La Escuelita enrolled about 388 students last year, including 295 in elementary and 93 in middle school. OUSD officials have said that enrollments below 304 students are financially unsustainable for elementary schools. But some parents, like Orozco, value their small schools for the sense of community they cultivate.
To address declining enrollment, Orozco believes the district should make sure that all schools have resources like arts programs, staffed libraries, and computers. He also pointed to OUSD’s lack of language programs in Mandarin and French, while there are Oakland charter schools that offer those immersion programs, as a reason why some families may opt out of OUSD schools.

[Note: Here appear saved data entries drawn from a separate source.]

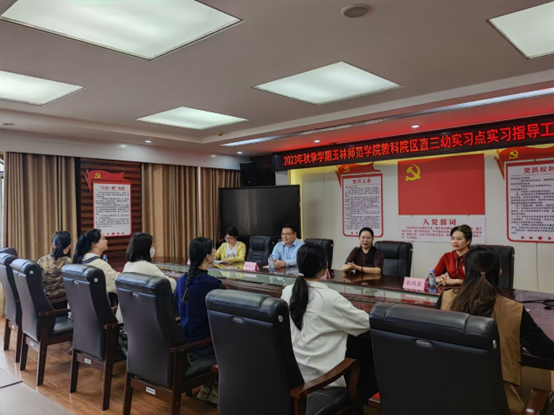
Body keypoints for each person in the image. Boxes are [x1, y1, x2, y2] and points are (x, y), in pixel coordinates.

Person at [437, 246, 554, 415]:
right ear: (499, 273)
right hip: (501, 405)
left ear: (463, 271)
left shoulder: (445, 298)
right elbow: (547, 349)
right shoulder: (514, 309)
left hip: (446, 398)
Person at [281, 243, 370, 389]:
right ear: (325, 267)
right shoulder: (330, 298)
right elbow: (366, 323)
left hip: (293, 376)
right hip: (322, 381)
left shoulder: (288, 291)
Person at [174, 237, 225, 405]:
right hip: (205, 344)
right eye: (213, 251)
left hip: (186, 340)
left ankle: (208, 385)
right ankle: (217, 385)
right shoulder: (213, 284)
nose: (214, 253)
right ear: (208, 257)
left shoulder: (181, 281)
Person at [72, 229, 118, 298]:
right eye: (103, 239)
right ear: (94, 244)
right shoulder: (100, 265)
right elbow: (119, 285)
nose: (106, 241)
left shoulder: (79, 261)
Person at [37, 231, 72, 308]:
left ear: (53, 246)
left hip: (45, 301)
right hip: (63, 302)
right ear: (69, 246)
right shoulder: (70, 263)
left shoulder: (42, 260)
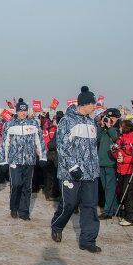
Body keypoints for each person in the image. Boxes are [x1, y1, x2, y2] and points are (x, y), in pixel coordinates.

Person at [51, 86, 101, 253]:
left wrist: (94, 167)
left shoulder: (91, 121)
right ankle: (57, 225)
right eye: (93, 103)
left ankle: (88, 240)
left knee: (90, 206)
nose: (95, 106)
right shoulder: (67, 121)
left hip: (91, 174)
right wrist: (73, 166)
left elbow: (93, 148)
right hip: (71, 173)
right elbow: (63, 147)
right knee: (69, 204)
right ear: (85, 103)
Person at [1, 98, 47, 220]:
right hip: (14, 160)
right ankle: (14, 207)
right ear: (16, 111)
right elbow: (4, 144)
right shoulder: (9, 124)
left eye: (25, 111)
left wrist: (42, 157)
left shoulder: (33, 123)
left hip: (29, 160)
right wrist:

Orozco is also among a group of community members and students who have been occupying Parker K-8 since it was officially closed at the end of last school year, and he was injured in an altercation in August between community members and OUSD security guards. The incident was caught on video and is currently being investigated by the district. Orozco and others are demanding the district reveal who dispatched security guards to Parker and offer an apology to those who were injured.

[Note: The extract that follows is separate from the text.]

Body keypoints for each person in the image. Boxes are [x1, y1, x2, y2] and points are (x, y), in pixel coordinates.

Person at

Orozco’s son was part of La Escuelita’s first eighth-grade graduating class, and his daughter is currently in fifth grader at the school. He had hoped that his youngest children could attend the school for kindergarten through eighth grade as well. “That’s the same routine that I’ve been doing for the past 13 years. And that has been truncated.”
Another of Orozco’s priorities is raising teacher pay to increase retention. OUSD teachers earn close to $53,000 in their first year.. Eighty-four percent of first-year teachers during the 2020-2021 school year returned to teach in OUSD the following year, up from a low of 78% in 2016-2017, according to district data. In a survey earlier this year, 54% of OUSD teachers said their salaries make them want to leave the district, compared with 20% of OUSD central office staff, 40% of principals, and 35% of school support staff who said the same. Fifty-eight percent of teachers said housing and cost of living in the Bay Area made them want to leave the district.
Orozco added that he ultimately wants to see more parent and community involvement in school board and education issues in Oakland.
“I decided to run because we have to put a stop to this racism that is happening right now to our Black and brown students. We have to stop the school closures,” Orozco told The Oaklandside. “We need a person that will be listening to the community and that is going to be fighting for the students, that is not going to be privatizing our schools and that will not be selling our resources.”